# SRA Toolkit Tutorial
Access to data remains a major hurdle for reproducibility in science despite the increased availability of large-scale repositories for online data storage, and even journal policies that require data archiving. In this post I’ll try to make an argument for archiving data in the SRA through demonstration of the sratools wrapper from the ipyrad.analysis toolkit, which makes it easy and elegant to download data from the SRA when working in Python/Jupyter.

There are many reasons not to upload data to the SRA and to instead dump it on a generic archive like DRYAD, chief among them being that uploading data to SRA is super time-consuming and difficult.

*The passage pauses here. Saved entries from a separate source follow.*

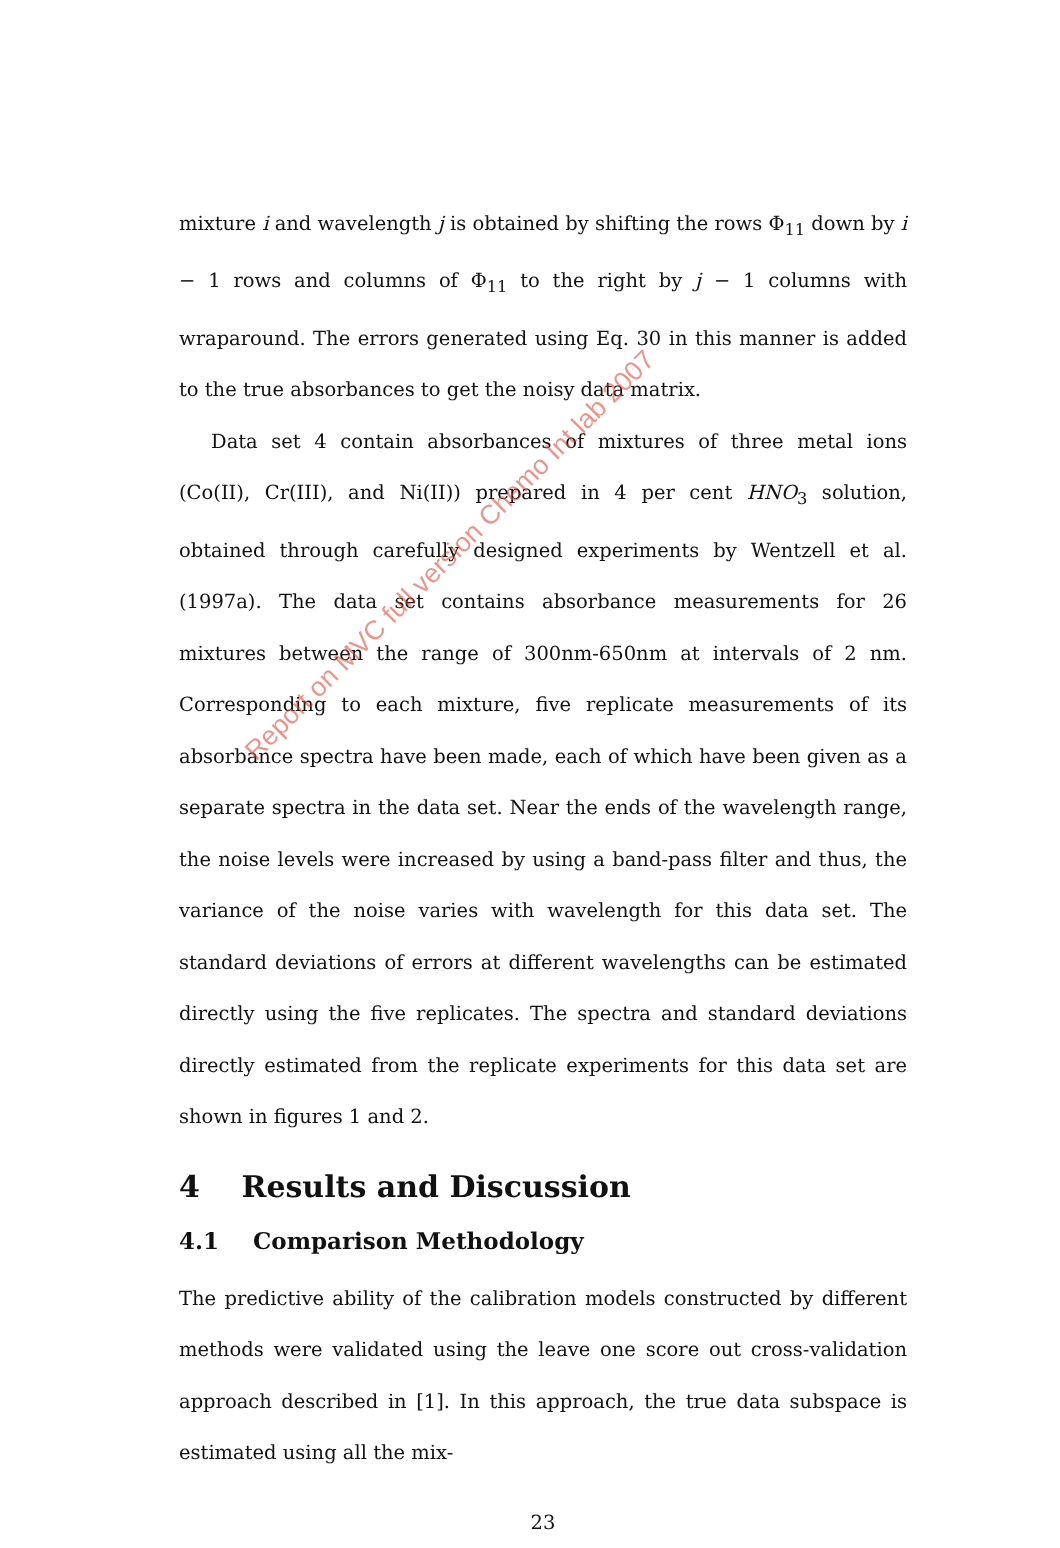mixture i and wavelength j is obtained by shifting the rows Φ<sub>11</sub> down by i − 1 rows and columns of Φ<sub>11</sub> to the right by j − 1 columns with wraparound. The errors generated using Eq. 30 in this manner is added to the true absorbances to get the noisy data matrix.
Data set 4 contain absorbances of mixtures of three metal ions (Co(II), Cr(III), and Ni(II)) prepared in 4 per cent HNO<sub>3</sub> solution, obtained through carefully designed experiments by Wentzell et al. (1997a). The data set contains absorbance measurements for 26 mixtures between the range of 300nm-650nm at intervals of 2 nm. Corresponding to each mixture, five replicate measurements of its absorbance spectra have been made, each of which have been given as a separate spectra in the data set. Near the ends of the wavelength range, the noise levels were increased by using a band-pass filter and thus, the variance of the noise varies with wavelength for this data set. The standard deviations of errors at different wavelengths can be estimated directly using the five replicates. The spectra and standard deviations directly estimated from the replicate experiments for this data set are shown in figures 1 and 2.
4 Results and Discussion
4.1 Comparison Methodology
The predictive ability of the calibration models constructed by different methods were validated using the leave one score out cross-validation approach described in [1]. In this approach, the true data subspace is estimated using all the mix-
23
Report on MVC full version Chemo Int lab 2007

It requires entering pages upon pages of meta-data by hand into arcane web forms or spread-sheets to define numerous objects that are continually referenced by redundant names or prefix tags (e.g., SUB, SAMN, SRX, SRP, PRJNA, BioSamples and BioProjects), and which have a relational structure that defies understanding (e.g., 1 SRA can have 4 SRXs which produce data for 96 SRRs from 96 SRSs for 4 SRPs; See table below, which I reference frequently when trying to understand this stuff.) And so it should be no surprise that people often forgo data archiving.

**Prefix	Accession Name	Definition**
- SRX	Experiment	Metadata about library, platform, selection.
- SRR	Run	The actual sequence data for an experiment.
- SRP	Study	Metadata about project (BioProject).
- SRS	Sample	Metadata about the physical Sample (BioSample)
- SRZ	Analysis	Mapped/aligned reads file (BAM) & metadata.
- SRA	Submission	Metadata of other 5 linked objects.

I do almost all of my work these days in Jupyter notebooks, and so I aimed to write a simple wrapper around sra-tools + entez-tools that would function in a Pythonic way, and overcome some of the problems listed above. This tool is available through conda and distributed with the ipyrad analysis toolkit.


**Sources**
- [Helpful Getting Started Guide on how to search the SRA Database](https://www.ncbi.nlm.nih.gov/sra/docs/sradownload/)
- To learn how to use Advanced Search Builder please refer to [Search in SRA](https://www.ncbi.nlm.nih.gov/sra/docs/srasearch) 
- [Original source for this notebook (although it's out of date)](https://eaton-lab.org/articles/sra-downloads/)
- [ipyrad library documentation](https://ipyrad.readthedocs.io/en/latest/API-analysis/cookbook-sratools.html?highlight=analysis)

First import the ipyrad analysis tools (renamed as ipa) and then initiate an sratools object with a Study accession ID (SRP). You can also provide an argument for “workdir” which is the location where your fastq files (and temporary .sra files) will be downloaded to, and which will be created if it doesn’t yet exist.

In [None]:
# Import dependencies (this may take several minutes so go grab a coffee while you wait)
! conda install -c bioconda sra-tools -y
! conda install -c bioconda entrez-direct -y
! conda install -c bioconda ipyrad -y
! conda install -c conda-forge toytree -y

In [None]:
import ipyrad.analysis as ipa

## Fetch info for a published data set by its accession ID

You can find the study ID or individual sample IDs from published papers or by searching the NCBI or related databases. ipyrad can take as input one or more accessions IDs for individual Runs or Studies (SRR or SRP, and similarly ERR or ERP, etc.).

In [None]:
# init sratools object with an accessions argument
sra = ipa.sratools(accessions="SRP065788")

By providing just the SRP ID you can now query information about the study and have it returned as a nice DataFrame. Below I request fields 1,4,6,29, and 30. The result is returned as a Pandas DataFrame object which is easy to read and manipulate. From these fields you can see the Run IDs, the number of reads (spots), the fact that the data are single-end (i.e., no “spots with mates”), the ScientificNames and the SampleName provided by the study authors.

In [None]:
# fetch info for all samples from this study, save as a dataframe
stable = sra.fetch_runinfo()
# stable = sra.fetch_runinfo((1,4,6,29,30))

In [None]:
# the dataframe has all information about this study
stable.head()

## File names
You can select columns by their index number to use for file names. See below.

In [None]:
stable.iloc[:5, [0, 28, 29]]

## Download the data
From an sratools object you can fetch just the info, or you can download the files as well. Here we call .run() to download the data into a designated workdir. There are arguments for how to name the files according to name fields in the fetch_runinfo table. The accessions argument here is a list of the first five SRR sample IDs in the table above.

In [None]:
# select first 5 samples
list_of_srrs = stable.Run[:5]
list_of_srrs

In [None]:
# new sra object
sra2 = ipa.sratools(accessions=list_of_srrs, workdir="downloaded")

# call download (run) function
sra2.run(auto=True, name_fields=(1,30))
# sra2.run(auto=True, name_fields=(1,30), name_separator="_") # does this work?

## Check the data files
You can see that the files were named according to the SRR and species name in the table. The intermediate .sra files were removed and only the fastq files were saved.

In [None]:
! ls -l downloaded